Why the world needs a trillion more trees!
Six. Three. One.
We used to have about 6 trillion trees on earth. Tragically, humans have cut down half, so only 3 trillion trees remain. In a perfect world, we would bring all these lost trees back. But we also need land for humans to live and grow food. So we cannot restore all 3 trillion lost trees.
But there is good news: recent research shows that we may be able to restore up to 1 trillion trees without competing with agriculture and settlements.
But that’s not all! Restoring forests achieves much more than just tackling the climate crisis. By ensuring that these forests recover this helps us avoid the loss of plant and animal species who call these forests home, especially when forests house 50% of all life on the planet. Regenerating forests can also improve local water quality and reduce erosion.
Trees can help improve livelihoods
Additionally, bringing back trees can help build wealth in the countries of the global south. The majority of the carbon capture potential of forests exists in Latin America, Africa and southern Asia.

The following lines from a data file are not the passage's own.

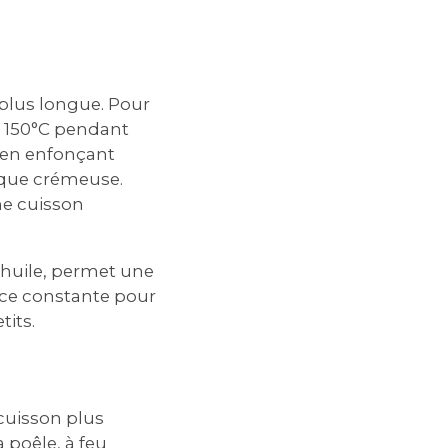
plus longue. Pour
à 150°C pendant
 en enfonçant
esque crémeuse.
ne cuisson
d'huile‚ permet une
nce constante pour
tits.
 cuisson plus
 poêle‚ à feu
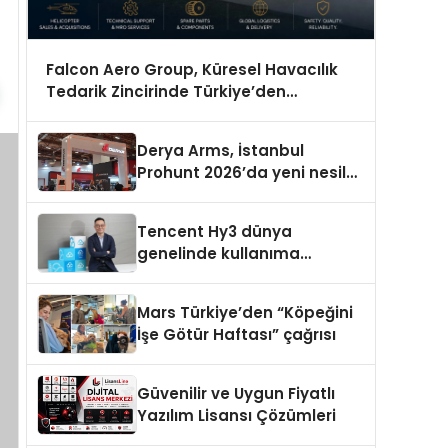
Falcon Aero Group, Küresel Havacılık
Tedarik Zincirinde Türkiye’den
Dünyaya Açılıyor
Derya Arms, İstanbul
Prohunt 2026’da yeni nesil
ürünlerini ve global marka
vizyonunu sergiledi
Tencent Hy3 dünya
genelinde kullanıma
sunuldu
Mars Türkiye’den “Köpeğini
İşe Götür Haftası” çağrısı
Güvenilir ve Uygun Fiyatlı
Yazılım Lisansı Çözümleri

Restoring forests in these regions has many potential benefits to society, including the creation of new economies based specifically on making restoration happen. This may lead to the generation of billions of dollars in income for national and local economies and small landholder farmers. Plant-for-the-Planet's reforestation work on the Yucatán Peninsula in southern Mexico alone created jobs for 121 people.
When trees are planted in between crops on farmland in specific ways this can increase the income of farmers by increasing crop yields. This is referred to as Agroforestry. Around 1.6 billion people rely on forest resources for their livelihood and around 1.2 billion of them use trees on farms to generate food and money.
Why the world needs
a trillion more trees?
None of this means that we should never harvest and use trees. 13% of global greenhouse gas emissions are caused by the production of concrete and steel for the construction industry. By building with wood instead, we can avoid these emissions. On top of that, large parts of the carbon absorbed by a tree remain in its wood once it has been harvested and converted into a chair or house, and this carbon can be stored for centuries.
Of course, we should not harvest trees from old-growth forests. But when we regrow forests, sustainable harvesting some of the trees is an important part of solving the climate crisis.
Bringing back these trillion trees may be a lot easier than you might think. Because forests can recover on their own we don’t have to plant all of these trees ourselves. In many areas, all we have to do is to stop standing in the way and nature will plant millions of trees for us. This is usually the case when the area was just deforested when the soil still contains a lot of seeds and there is a lot of forest nearby. However, sometimes landscapes are so thoroughly degraded that the only way to bring forests back is to plant trees. Because of this, it is important to carefully consider which restoration approaches will be the most effective in each area so we can restore forests (and a trillion trees!) as fast as possible.
In all the excitement about the power of one trillion new trees, let’s not forget how important it is to protect the three trillion that currently exist. A protected tree is better than a newly planted tree. It takes decades for a new tree to capture the amount of CO2 stored by an old tree. We still lose about 10 billion trees every year. That’s a bit more than all the trees in Germany.